Dataset excerpts:

◆ ◆ ◆ ◆ ◆ ◆ ◆

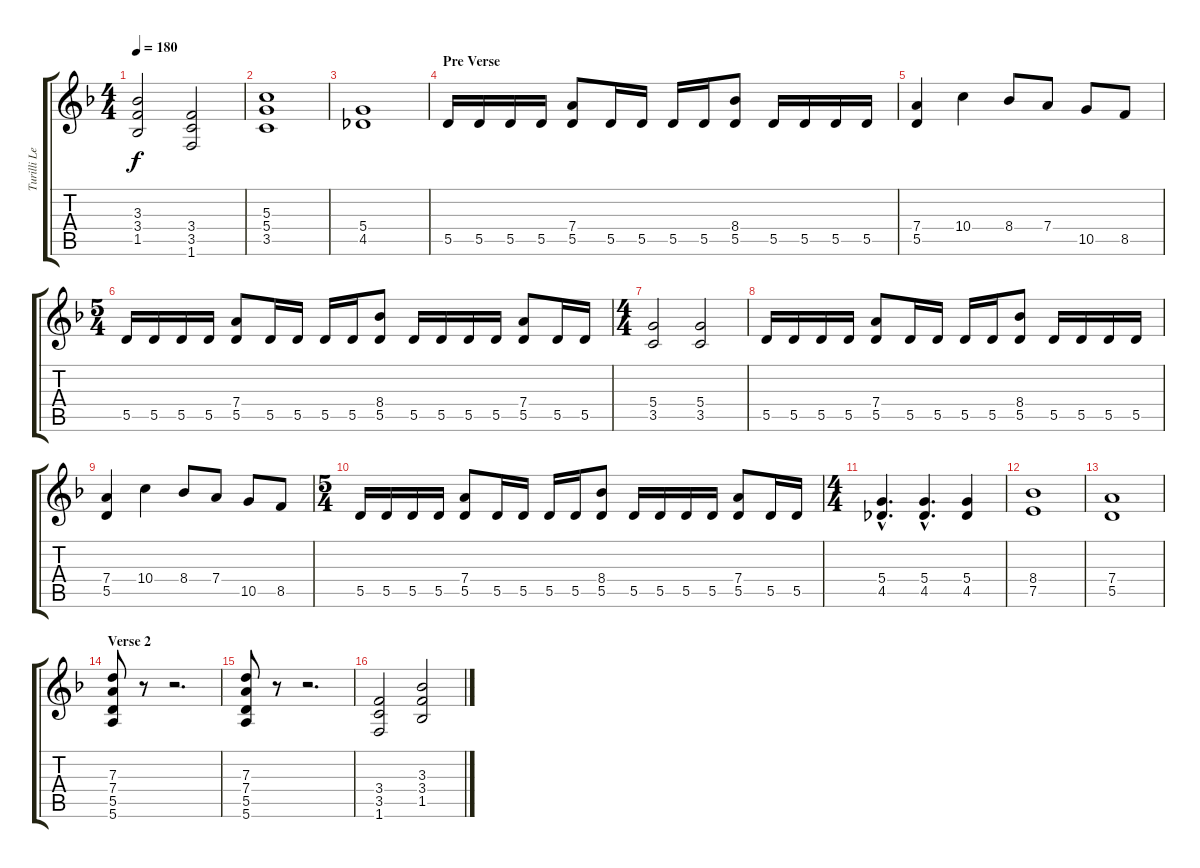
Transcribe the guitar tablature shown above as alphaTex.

\track ("Turilli Lead" "Turilli Le") {instrument distortionguitar}
\staff {score tabs}
\tuning (E4 B3 G3 D3 A2 E2) {hide}
\ts (4 4)
\tempo 180
\clef g2
\ks dminor
(3.3 3.4 1.5).2{dy f} (3.4 3.5 1.6).2 |
(5.3 5.4 3.5).1 |
(5.4 4.5).1 |
\section ("" "Pre Verse")
5.5.16 5.5.16 5.5.16 5.5.16 (7.4 5.5).8 5.5.16 5.5.16 5.5.16 5.5.16 (8.4 5.5).8 5.5.16 5.5.16 5.5.16 5.5.16 |
(7.4 5.5).4 10.4.4 8.4.8 7.4.8 10.5.8 8.5.8 |
\ts (5 4)
5.5.16 5.5.16 5.5.16 5.5.16 (7.4 5.5).8 5.5.16 5.5.16 5.5.16 5.5.16 (8.4 5.5).8 5.5.16 5.5.16 5.5.16 5.5.16 (7.4 5.5).8 5.5.16 5.5.16 |
\ts (4 4)
(5.4 3.5).2 (5.4 3.5).2 |
5.5.16 5.5.16 5.5.16 5.5.16 (7.4 5.5).8 5.5.16 5.5.16 5.5.16 5.5.16 (8.4 5.5).8 5.5.16 5.5.16 5.5.16 5.5.16 |
(7.4 5.5).4 10.4.4 8.4.8 7.4.8 10.5.8 8.5.8 |
\ts (5 4)
5.5.16 5.5.16 5.5.16 5.5.16 (7.4 5.5).8 5.5.16 5.5.16 5.5.16 5.5.16 (8.4 5.5).8 5.5.16 5.5.16 5.5.16 5.5.16 (7.4 5.5).8 5.5.16 5.5.16 |
\ts (4 4)
(5.4{hac} 4.5{hac}).4{d} (5.4{hac} 4.5{hac}).4{d} (5.4 4.5).4 |
(8.4 7.5).1 |
(7.4 5.5).1 |
\section ("" "Verse 2")
(7.3 7.4 5.5 5.6).8 r.8 r.2{d} |
(7.3 7.4 5.5 5.6).8 r.8 r.2{d} |
(3.4 3.5 1.6).2 (3.3 3.4 1.5).2
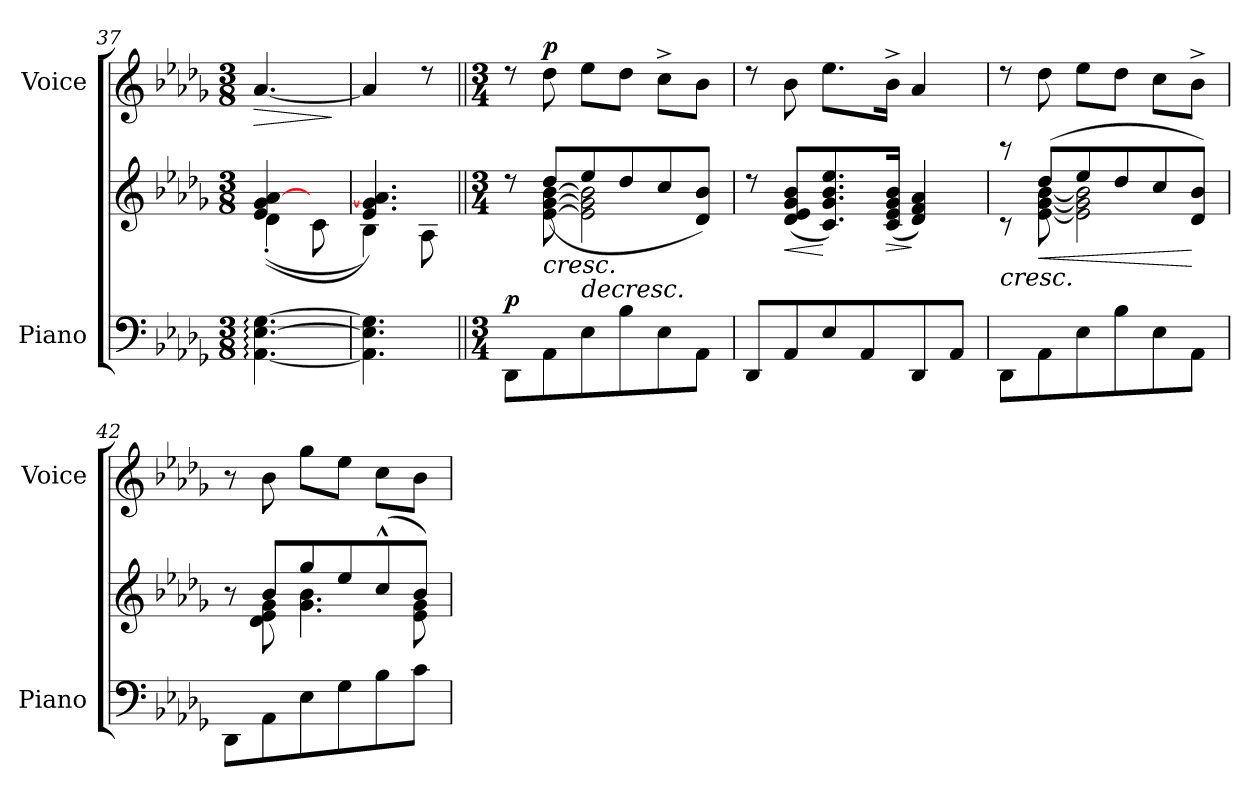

◆ ◆ ◆ ◆ ◆ ◆ ◆

Task to complete:
Copy every item above word for word, but leave out the pictures.

Response for this exercise:
Transcribe the guitar tablature shown above as alphaTex.

\track ("Turilli Lead" "Turilli Le") {instrument distortionguitar}
\staff {score tabs}
\tuning (E4 B3 G3 D3 A2 E2) {hide}
\ts (4 4)
\tempo 180
\clef g2
\ks dminor
(3.3 3.4 1.5).2{dy f} (3.4 3.5 1.6).2 |
(5.3 5.4 3.5).1 |
(5.4 4.5).1 |
\section ("" "Pre Verse")
5.5.16 5.5.16 5.5.16 5.5.16 (7.4 5.5).8 5.5.16 5.5.16 5.5.16 5.5.16 (8.4 5.5).8 5.5.16 5.5.16 5.5.16 5.5.16 |
(7.4 5.5).4 10.4.4 8.4.8 7.4.8 10.5.8 8.5.8 |
\ts (5 4)
5.5.16 5.5.16 5.5.16 5.5.16 (7.4 5.5).8 5.5.16 5.5.16 5.5.16 5.5.16 (8.4 5.5).8 5.5.16 5.5.16 5.5.16 5.5.16 (7.4 5.5).8 5.5.16 5.5.16 |
\ts (4 4)
(5.4 3.5).2 (5.4 3.5).2 |
5.5.16 5.5.16 5.5.16 5.5.16 (7.4 5.5).8 5.5.16 5.5.16 5.5.16 5.5.16 (8.4 5.5).8 5.5.16 5.5.16 5.5.16 5.5.16 |
(7.4 5.5).4 10.4.4 8.4.8 7.4.8 10.5.8 8.5.8 |
\ts (5 4)
5.5.16 5.5.16 5.5.16 5.5.16 (7.4 5.5).8 5.5.16 5.5.16 5.5.16 5.5.16 (8.4 5.5).8 5.5.16 5.5.16 5.5.16 5.5.16 (7.4 5.5).8 5.5.16 5.5.16 |
\ts (4 4)
(5.4{hac} 4.5{hac}).4{d} (5.4{hac} 4.5{hac}).4{d} (5.4 4.5).4 |
(8.4 7.5).1 |
(7.4 5.5).1 |
\section ("" "Verse 2")
(7.3 7.4 5.5 5.6).8 r.8 r.2{d} |
(7.3 7.4 5.5 5.6).8 r.8 r.2{d} |
(3.4 3.5 1.6).2 (3.3 3.4 1.5).2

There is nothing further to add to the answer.